A crane operator does all kinds of hoisting services and construction- or demolition-related jobs. In the course of his or her work, there is great potential for harm. Because the crane operator and/or his/her construction boss could be sued for these damages and injuries, the crane operator takes certain special precautions to keep everyone safe. If you need to hire a crane operator for any one reason, you should know what these precautions are.
Marking off the Territory
The very first precaution a crane operator takes is to mark off a work territory around the crane. The size of the work area depends on the crane attachment the operator is using that day. For instance, if he/she is using a wrecking ball, the arc of the swing on a wrecking ball determines the work territory. These massive stone or steel balls can demolish buildings in seconds, and squash a human like a fly under a fly swatter. Ergo, the arc and the swing area around the crane and the wrecking ball needs to be blocked off from both the public and other construction/demolition employees until the job is complete.
Avoiding Metal Objects When Applicable
Cranes are frequently used to "grab" large piles of metal using a magnetic attachment. If this applies to any job you want the crane operator to do, he/she will first request that everything metal in the vicinity of the job be moved out of range. An example of this job is picking up a ton of metal shed debris and dropping it in a dumpster. If your car is parked too close, the magnet will grab that by accident, and the only way to let go of it is to drop it by cutting off the magnet's power. Damage to your car is the result, so it is important to remove such objects before the crane operator begins.
Taking in the Full Scope of the Work Zone Before Getting into the Crane
Cranes are very loud machines. For that very reason, the crane operator has to keep his/her eyes wide open. He/she will scope out the entire work zone before getting into the cab of the crane to make sure there is nothing and no one around. If there is, the object or person has to be moved or move before the crane operator even starts the crane.
If someone enters the crane operator's work zone, even on the very edge of it, the crane operator is forced to stop work until that person leaves the work zone. Being conscientious of people and the surrounding area is a major part of job safety for a crane operator. In protecting others, the crane operator is also protecting him/herself from losing a job and losing his/her crane operator's license.
If you need the crane operator for an extended period of time on a large job, he/she will likely want to post signs that say, "Hard Hat Area ONLY." This reminds everyone within several feet of the crane that stuff can fall on them and hurt or kill them. Such signs are often mandatory if there is any chance that such injuries or fatalities could occur. If the crane operator wants to do this, and requests to do it, by all means let him/her!

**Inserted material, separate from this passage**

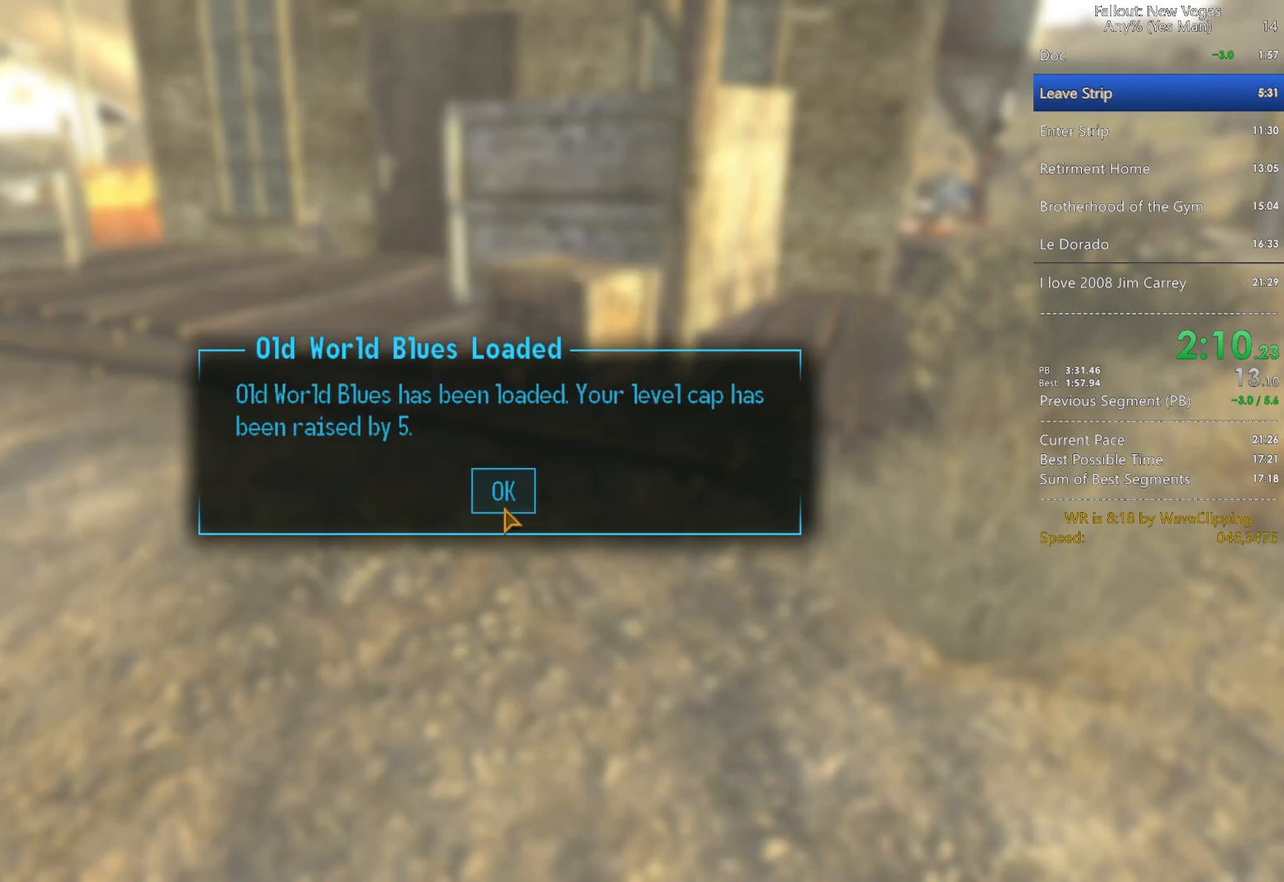
{"keys": ["w"], "mouse": [], "mouse_move": "left", "events": [[67, "mouse_left", "down"], [117, "mouse_left", "up"], [200, "mouse_left", "down"], [250, "mouse_left", "up"], [400, "w", "down"]]}
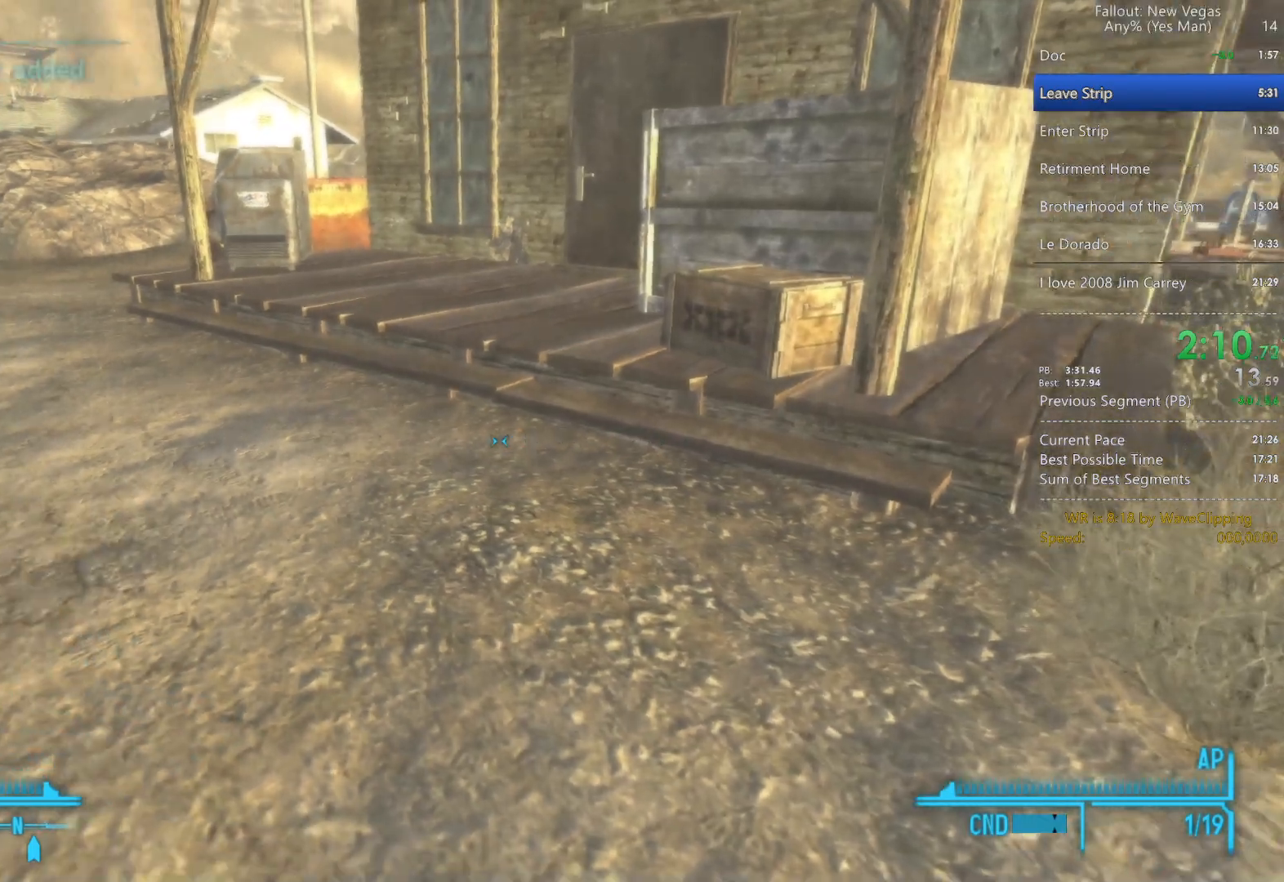
{"keys": ["w"], "mouse": [], "mouse_move": "still", "events": [[83, "w", "up"], [133, "space", "down"], [133, "w", "down"], [217, "space", "up"]]}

Locking the Doors to the Crane When It Is Not in Use
Pranksters target cranes because the cranes look like a lot of fun to operate. A crane that is left unlocked is a major risk on a number of levels. It could even be considered negligence on the part of the crane operator if someone gets hurt! Hence, crane operators will lock the doors of a crane and take the keys with him/her at the end of a shift. If the crane needs to be moved during work hours, the crane operator has to be the one to do it.